WHAT IS EXPECTED:
Reproduce verbatim the stretch of the St. John's Wort article from "The plant is" through "and the pharmaceutical.".

PAGE EXTRACT section start

Please remember that Forage Friday is only intended to be a conversation starter and not an endorsement of treatment. All of the information is presented as trivia only.
The rocket’s red glare had barely faded above the Appalachian Mountains and I’ve turned the big blue truck onto a road I haven’t traveled since the mid 90s. The gravel crunches beneath the tires as I pass the little side roads that once lead to logging operations and then to strip mines. In the years since I last came here to learn how to cruise timber the property has been sold off in plots and a good portion of forest has healed from the disruption of industry. I had gone as deep into the road as I was comfortable with and not knowing if there would be a place farther up the mountain where I could turn the long wheelbase of my truck I took advantage of the nearest private drive. No sooner had I brought the front wheels back around to face the way home I spotted the bright yellow flowers in the ditch.
Image Titled “St. John’s Wort 71020b”
The plant is one that’s commonly found on the shelves of pharmacies and supermarkets but when I was last here this wild medicinal herb was hard to find. That’s because those who harvest for the purpose of selling to commercial buyers had gathered the vast majority of the plants off of the mountain. At the time St. John’s Wort was celebrated as a natural cure for chronic depression and supermarkets couldn’t keep it on the shelf. At this point there was a controversy over if the herb was any better than modern day pharmaceuticals. There were people who took both treatments and from what I can remember a few died from the interactions between the herb and the pharmaceutical.
Image Titled “St. John’s Wort 71020c”
So did it work? Well that’s a bit tricky to answer. Some people say it helped. Others say it did nothing. And since I’m not legally able to give an opinion I’ll have to ask you to do your own research.
However, the use of St. John’s Wort in treating depression was only the latest use. Traditionally it’s a topical ointment for wounds, bruises, herpes and shingles, as well as burns and rashes. The websites and books that I’ve read say that when used topically St. John’s Wort should help sooth the nerves in the affected area but they also warn that St. John’s Wort may cause you to be sensitive to sunlight.
Image Titled “St. John’s Wort 71020d”
To make the ointment the internet suggests collecting fresh buds and flowers and soaking them in olive oil until the oil turns red. Then strain and cap the bottle or jar.
As a forage plant St. John’s Wort would seem to offer a wide variety of herbal uses and it’s probably one that is worth further research.

PAGE EXTRACT section end
DATA RECORDS section start

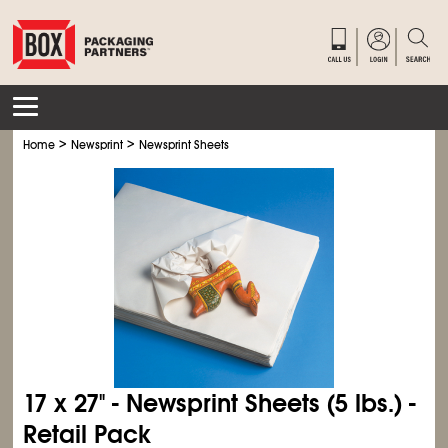
>
>
Home
Newsprint
Newsprint Sheets
17 x 27" - Newsprint Sheets (5 lbs.) -
Retail Pack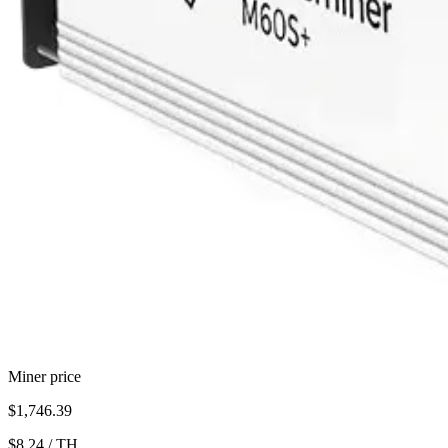
Miner price
$1,746.39
$8.24
/
TH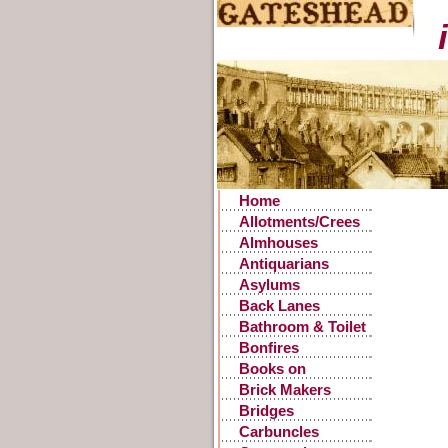
Home
Allotments/Crees
Almhouses
Antiquarians
Asylums
Back Lanes
Bathroom & Toilet
Facilities
Bonfires
Books on
Gateshead History
Brick Makers
Bridges
Carbuncles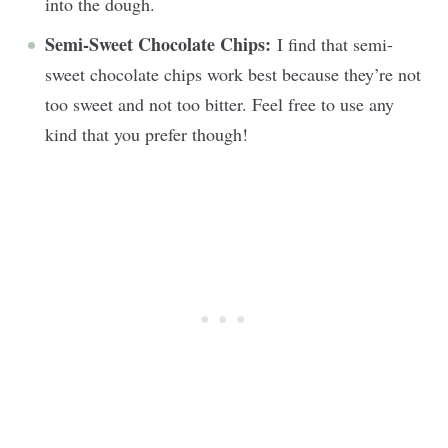
into the dough.
Semi-Sweet Chocolate Chips:
I find that semi-
sweet chocolate chips work best because they’re not
too sweet and not too bitter. Feel free to use any
kind that you prefer though!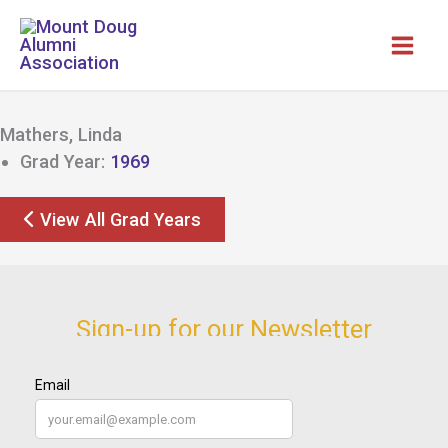
Skip
to
content
Mathers, Linda
Grad Year:
1969
View All Grad Years
Sign-up for our Newsletter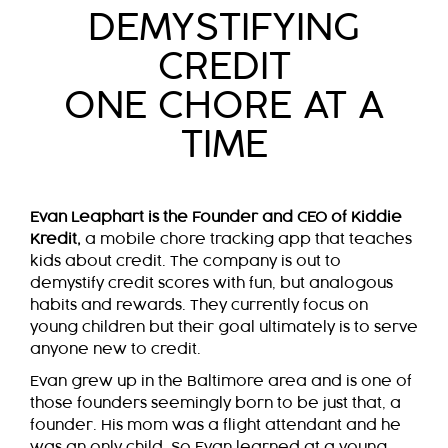
DEMYSTIFYING
CREDIT
ONE CHORE AT A
TIME
Evan Leaphart is the Founder and CEO of Kiddie
Kredit,
a mobile chore tracking app that teaches
kids about credit. The company is out to
demystify credit scores with fun, but analogous
habits and rewards. They currently focus on
young children but their goal ultimately is to serve
anyone new to credit.
Evan grew up in the Baltimore area and is one of
those founders seemingly born to be just that, a
founder. His mom was a flight attendant and he
was an only child. So Evan learned at a young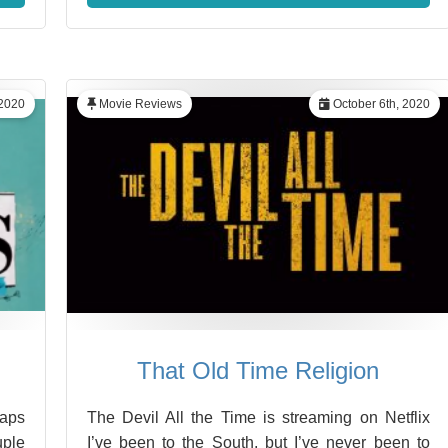
 2020
Movie Reviews
October 6th, 2020
That Old Time Religion
haps
The Devil All the Time is streaming on Netflix
uple
I’ve been to the South, but I’ve never been to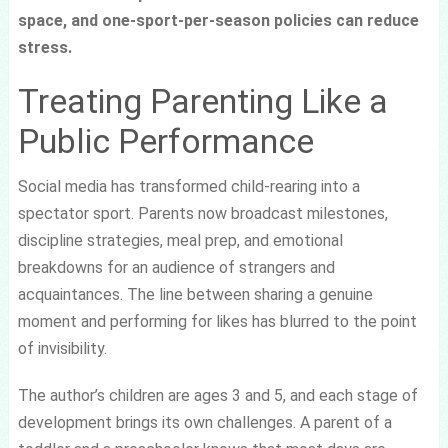
space, and one-sport-per-season policies can reduce
stress.
Treating Parenting Like a
Public Performance
Social media has transformed child-rearing into a
spectator sport. Parents now broadcast milestones,
discipline strategies, meal prep, and emotional
breakdowns for an audience of strangers and
acquaintances. The line between sharing a genuine
moment and performing for likes has blurred to the point
of invisibility.
The author’s children are ages 3 and 5, and each stage of
development brings its own challenges. A parent of a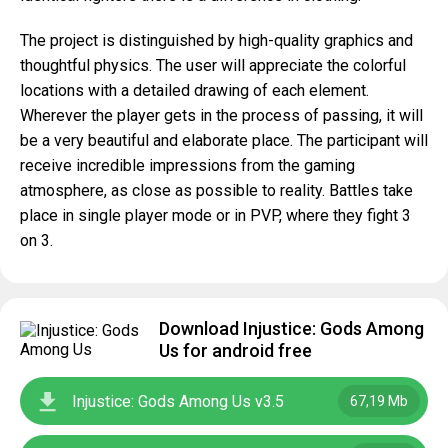
The project is distinguished by high-quality graphics and
thoughtful physics. The user will appreciate the colorful
locations with a detailed drawing of each element.
Wherever the player gets in the process of passing, it will
be a very beautiful and elaborate place. The participant will
receive incredible impressions from the gaming
atmosphere, as close as possible to reality. Battles take
place in single player mode or in PVP, where they fight 3
on 3.
Download Injustice: Gods Among
Us for android free
Injustice: Gods Among Us v3.5
67,19 Mb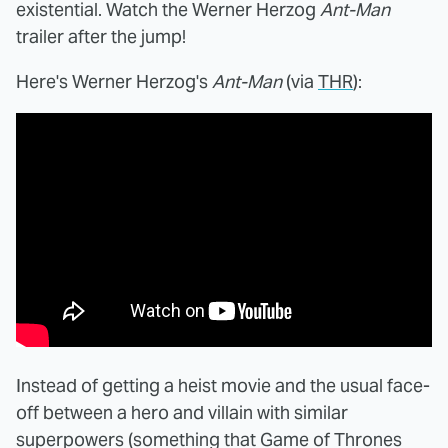
existential. Watch the Werner Herzog
Ant-Man
trailer after the jump!
Here's Werner Herzog's
Ant-Man
(via
THR
):
Instead of getting a heist movie and the usual face-
off between a hero and villain with similar
superpowers (something that Game of Thrones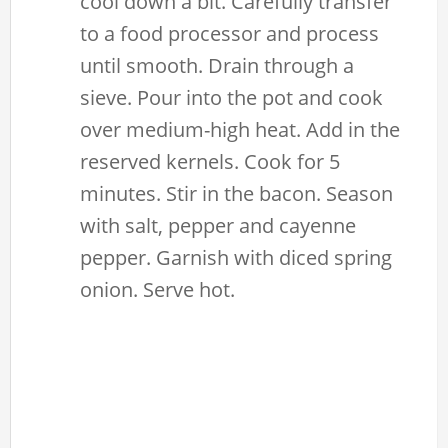
cool down a bit. Carefully transfer
to a food processor and process
until smooth. Drain through a
sieve. Pour into the pot and cook
over medium-high heat. Add in the
reserved kernels. Cook for 5
minutes. Stir in the bacon. Season
with salt, pepper and cayenne
pepper. Garnish with diced spring
onion. Serve hot.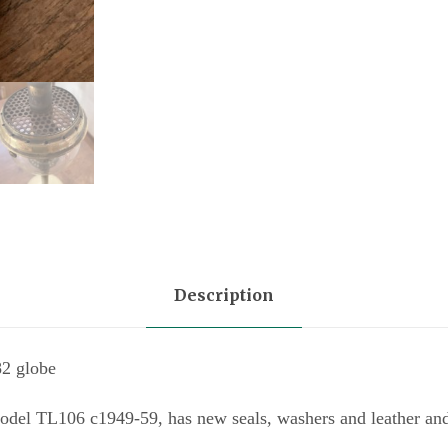
q
u
a
n
t
i
t
y
Description
82 globe
odel TL106 c1949-59, has new seals, washers and leather an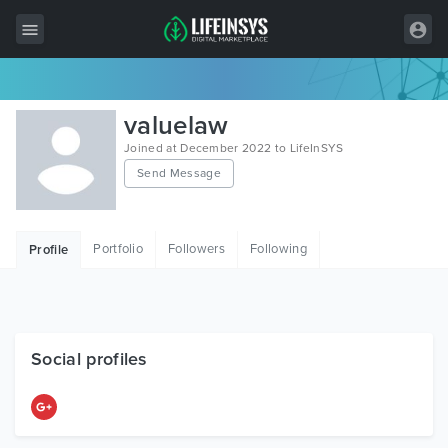
All Items
valuelaw
Wordpress
Joined at December 2022 to LifeInSYS
Send Message
HTML
Joomla
Portfolio
Followers
Following
Profile
PrestaShop
Shopify
Graphics
Social profiles
Free Items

DATA RECORDS section end

ANSWER BOX:
The plant is one that’s commonly found on the shelves of pharmacies and supermarkets but when I was last here this wild medicinal herb was hard to find. That’s because those who harvest for the purpose of selling to commercial buyers had gathered the vast majority of the plants off of the mountain. At the time St. John’s Wort was celebrated as a natural cure for chronic depression and supermarkets couldn’t keep it on the shelf. At this point there was a controversy over if the herb was any better than modern day pharmaceuticals. There were people who took both treatments and from what I can remember a few died from the interactions between the herb and the pharmaceutical.